Source: Xinhua

08-16-2008 08:41

Special Report:   2008 Beijing Olympic Games

BEIJING, Aug. 15 (Xinhua) -- Slovakia's Elena Kaliska retained the title in the Olympic canoeing slalom women's singles on Friday, claiming her country's third gold medal in the white water racing and also at the Beijing Games.

Elena Kaliska of Slovakia competes during the kayak (K1) women semifinal at the Beijing Olympic Games Canoe/Kayak Slalom event in Beijing, China, Aug. 15, 2008. (Xinhua/Liu Dawei)
Elena Kaliska of Slovakia competes during the kayak (K1) women 
semifinal at the Beijing Olympic Games Canoe/Kayak Slalom event 
in Beijing, China, Aug. 15, 2008. (Xinhua/Liu Dawei)

Kaliska won comfortably with a combined time of 192.64 seconds, 14.30 seconds ahead of Australian Jacqueline Lawrence. The 36-year-old was the only one among 10 paddlers that posted clean runs both in the semifinal and final.

Violetta Oblinger Peters of Austria took bronze in a time of 214.77 seconds.

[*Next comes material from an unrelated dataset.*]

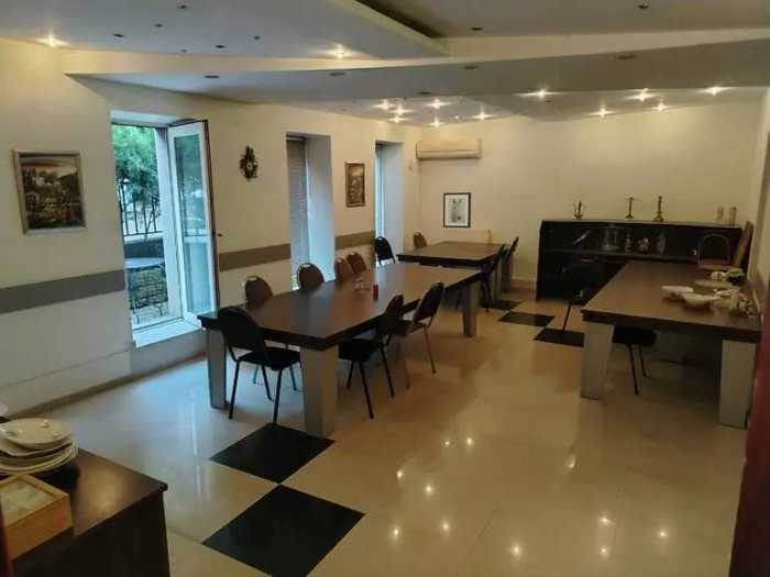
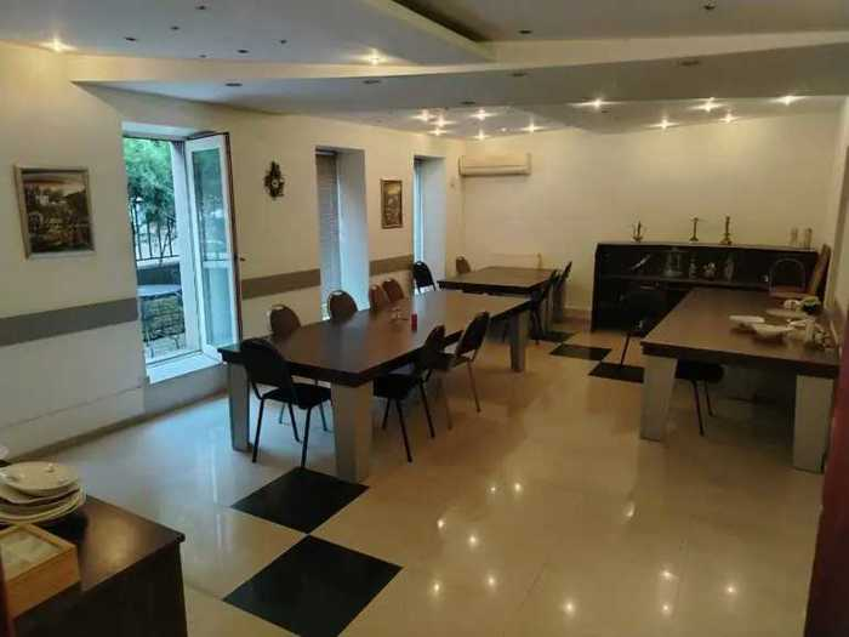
- wall art [442,191,472,229]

Kaliska won the race just about 30 minutes after Slovakia's twins Pavol and Peter Hochschorner took the unprecedented third Olympic titles in the men's canoe double (C2) event. On Tuesday, their compatriot Michal Martikan regained the men's C1 gold 12 years after he took the C1 title in Atlanta.

There are four events in the canoeing slalom, the men's C1, C2, K1, and the women's K1.

"I was nervous, but I managed to concentrate on the race, and show my best shape in the final," Kaliska, the world number five and world champion in 2005, said through a translator at a post-race conference.

"I was aware that I should go through without bigger mistakes," she said.

The double Olympic champion said the three gold medals won by the Slovakia canoeing team would send the whole nation into raptures.

"We are dedicated to the sports and shall have the next winners," she said beamingly.

Australia's Lawrence acknowledge that the second finish was a little surprise for her. "I aimed to be be among the top 15 to qualify for the semifinal, but I never expected to make the final and finish in second."

"I just focused on my race and didn't care about others' performances That's why I won the silver," the 26-year-old said in the mixed zone.

Many of the top women's kayakers had struggled on what many called the toughest course in the world.

Stepanka Hilgertova of the Czech Republic, who won the K1 gold in Atlanta and Sdyney, finished in a distant 9th for incurring a 150-second penalty for missing three gates in the final run. The world number one posted the third fastest time in the semifinal.